Il a souligné que le Sénégal se situe dans une configuration où l’incidence du cancer et la mortalité associée sont étroitement liées. Selon lui, le nombre de décès liés à cette maladie est estimé à environ 8 000 par an, avec un risque de mortalité avant l’âge de 75 ans évalué à près de 8 %.

Prenant part aux échanges, le directeur général de la Santé au ministère en charge du secteur, le professeur Ousmane Cissé, a confirmé que la situation demeure préoccupante. Il a indiqué que le pays enregistre chaque année environ 11 841 nouveaux cas de cancer.

D’après des données du Centre international de recherche sur le cancer qu’il a citées, les cancers du col de l’utérus, du sein, du foie, de la prostate et de l’estomac figurent parmi les plus fréquents, avec plus de 8 000 décès recensés.

Le professeur Cissé s’est également réjoui de la relance du Registre national du cancer en 2022, soulignant que cet outil permet désormais au Sénégal de disposer de données plus fiables afin de mieux orienter les actions de prévention et de lutte.

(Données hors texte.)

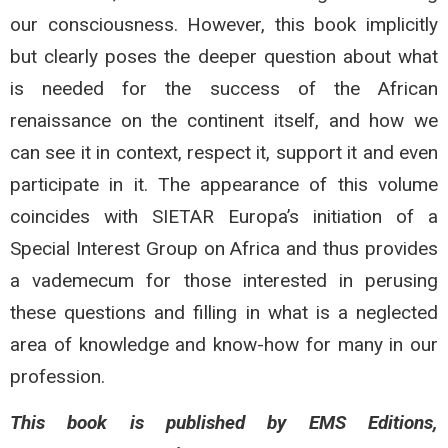
our consciousness. However, this book implicitly
but clearly poses the deeper question about what
is needed for the success of the African
renaissance on the continent itself, and how we
can see it in context, respect it, support it and even
participate in it. The appearance of this volume
coincides with SIETAR Europa’s initiation of a
Special Interest Group on Africa and thus provides
a vademecum for those interested in perusing
these questions and filling in what is a neglected
area of knowledge and know-how for many in our
profession.
This book is published by EMS Editions,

Il a évoqué, à ce titre, une collecte rétrospective menée entre 2015 et 2024 dans 32 structures publiques et privées de prise en charge, ayant permis l’analyse de plus de 30 000 cas. Cette étude met en évidence une forte prévalence de certains cancers, notamment ceux du sein, du col de l’utérus et de la prostate.

Les données recueillies révèlent également d’importantes disparités régionales, avec près de 41 % des cas concentrés dans les régions de Dakar et de Thiès. Une situation qui, selon lui, souligne la nécessité de renforcer l’accès aux soins et au dépistage sur l’ensemble du territoire national.

Présente à cette rencontre, la représentante de l’Organisation mondiale de la santé (OMS), le docteur Oubraham Rylia, a appelé les partenaires et donateurs à soutenir des programmes durables, intégrés et à fort impact préventif.

Elle a également invité les professionnels de santé à poursuivre leurs efforts avec compétence et compassion, en rapprochant les services des communautés et en renforçant la confiance dans les soins.

Enfin, elle a rappelé que les personnes vivant avec le cancer ainsi que les patients guéris doivent demeurer au centre des stratégies nationales, non seulement comme bénéficiaires des soins, mais aussi comme acteurs et partenaires du changement, en accord avec le thème de la Journée mondiale de cette année.